Privacy Policy

Last updated: August 23, 2025

This Privacy Policy describes Our policies and procedures on the collection, use and disclosure of Your information when You use the Service and tells You about Your privacy rights and how the law protects You. We use Your Personal data to provide and improve the Service. By using the Service, You agree to the collection and use of information in accordance with this Privacy Policy.

1. Data Controller

The data controller responsible for your data is:

Katarzyna Roszak
Kantstraße 65
10627, Berlin, Germany
Email: info@hairclinicai.com

2. Types of Data Collected

Personal Data

While using Our Service, We may ask You to provide Us with certain personally identifiable information that can be used to contact or identify You. This includes:

  • Email address
  • Clinic Name
  • Usage Data

Patient Data (Processed on Your Behalf)

As a clinic using our Service, you will upload patient data, including names, contact information, and medical images. In this context, You are the Data Controller for this patient data, and We act as the Data Processor on your behalf, processing this data only as instructed by You to provide the Service.

3. Use of Your Personal Data

The Company may use Personal Data for the following purposes:

  • To provide and maintain our Service, including to monitor the usage of our Service.
  • To manage Your Account: to manage Your registration as a user of the Service.
  • To manage Your subscription and process payments.
  • To contact You: To contact You by email regarding updates or informative communications related to the functionalities, products or contracted services.

4. Legal Basis for Processing (GDPR)

We process your data based on Art. 6 GDPR, primarily for the performance of our contract with you (to provide the Service), and for our legitimate business interests.

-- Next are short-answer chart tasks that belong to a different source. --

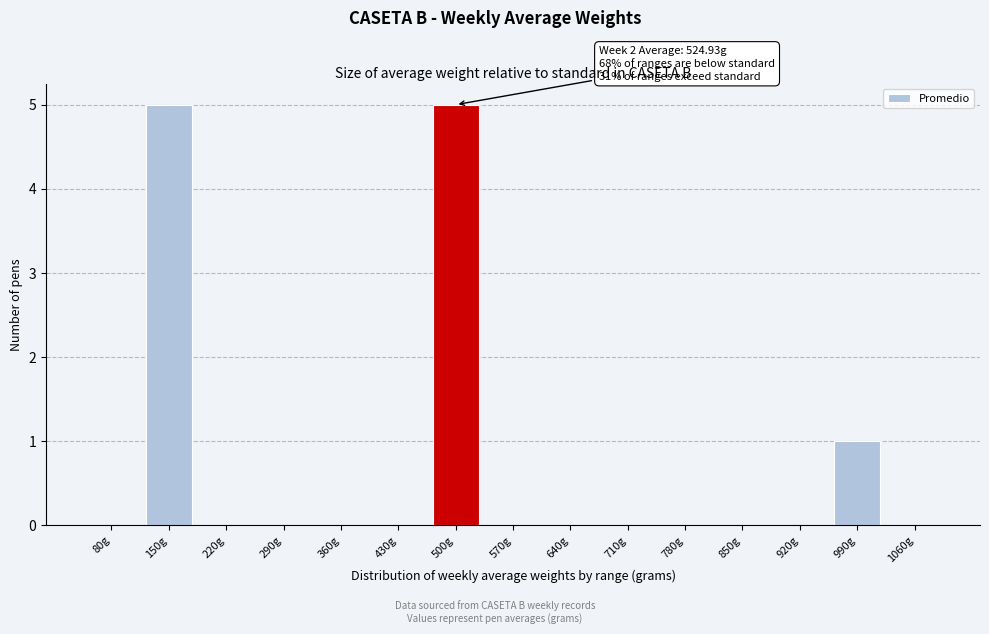

Reading left to right, what are all the values shown in this chart?

80g=0	150g=5	220g=0	290g=0	360g=0	430g=0	500g=5	570g=0	640g=0	710g=0	780g=0	850g=0	920g=0	990g=1	1060g=0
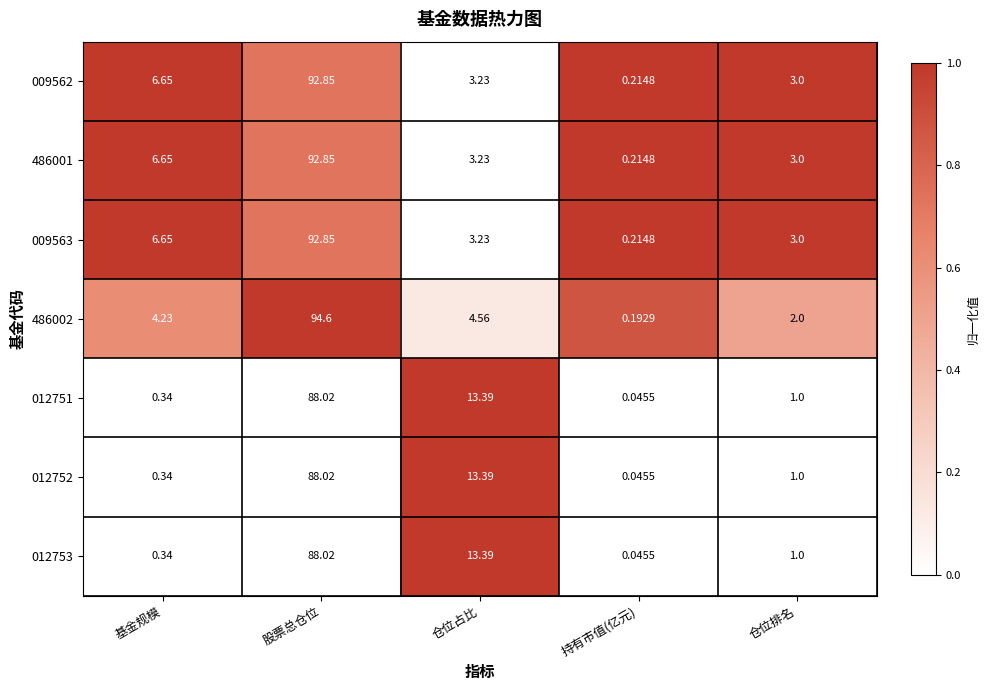

At which category is the sum across all series the highest?

股票总仓位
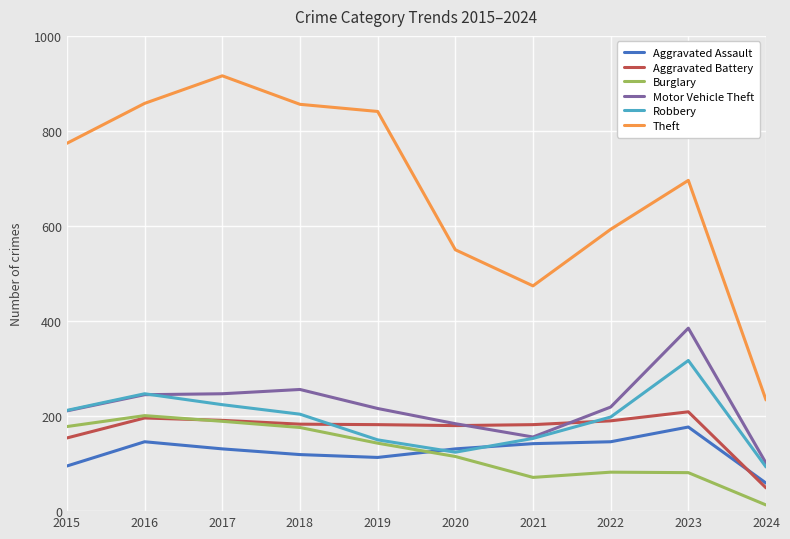

Which series has the largest total across all categories?

Theft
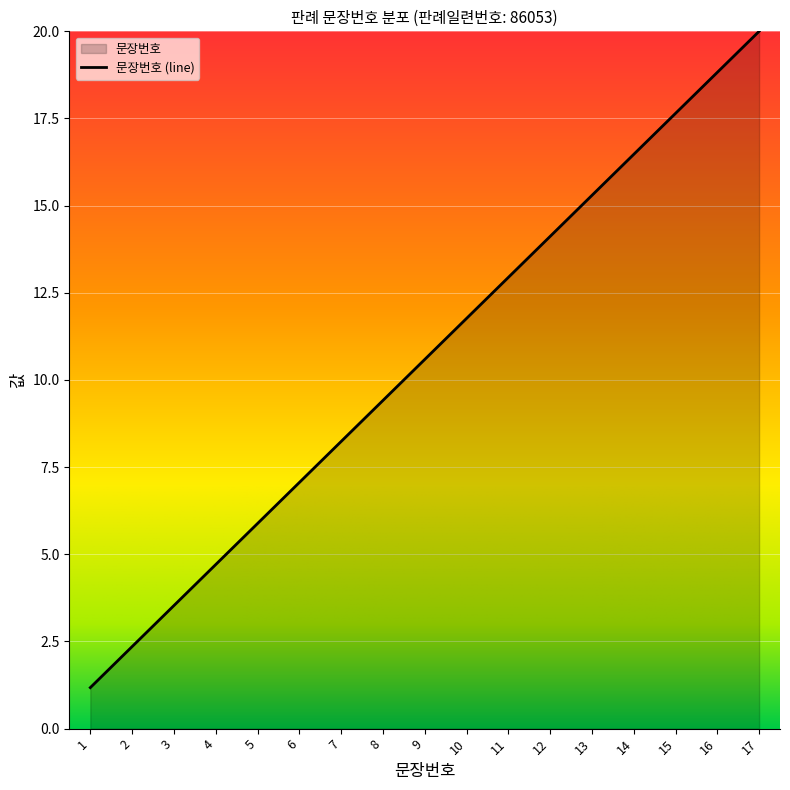

The value at 7 is 8.2. True or false?

True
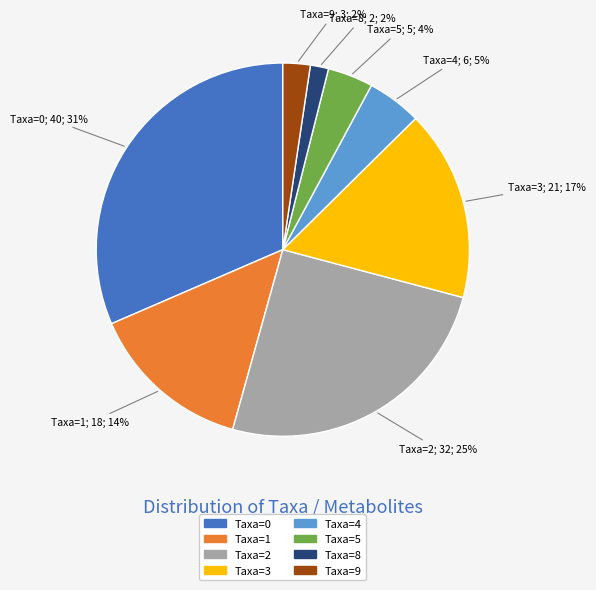

Does any single category account for the majority?

No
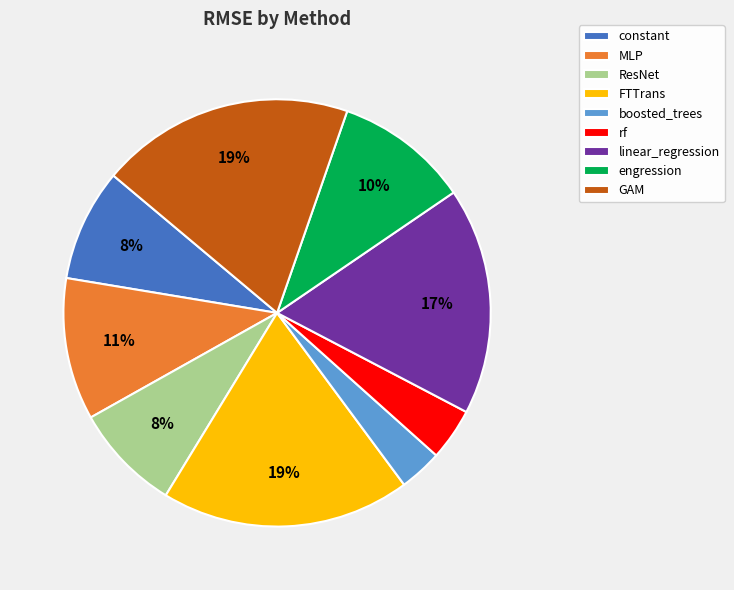

Which has a higher value, boosted_trees or linear_regression?

linear_regression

5. Data Storage and Security

Your information is stored on secure servers provided by Google Cloud Platform (Firebase) located within the European Union. We take appropriate technical and organizational measures to protect your data from unauthorized access, loss, or destruction.

6. Your Data Protection Rights under GDPR

You have the right to access, rectify, or erase your personal data, as well as the right to data portability and to object to or restrict processing. You can exercise these rights by contacting us at info@hairclinicai.com.

7. Third-Party Services

We use the following third-party services to provide our Service:

  • Firebase (Google Cloud): For database, authentication, and hosting.
  • Stripe: For payment processing.
  • Google AI Platform: For the AI analysis of images.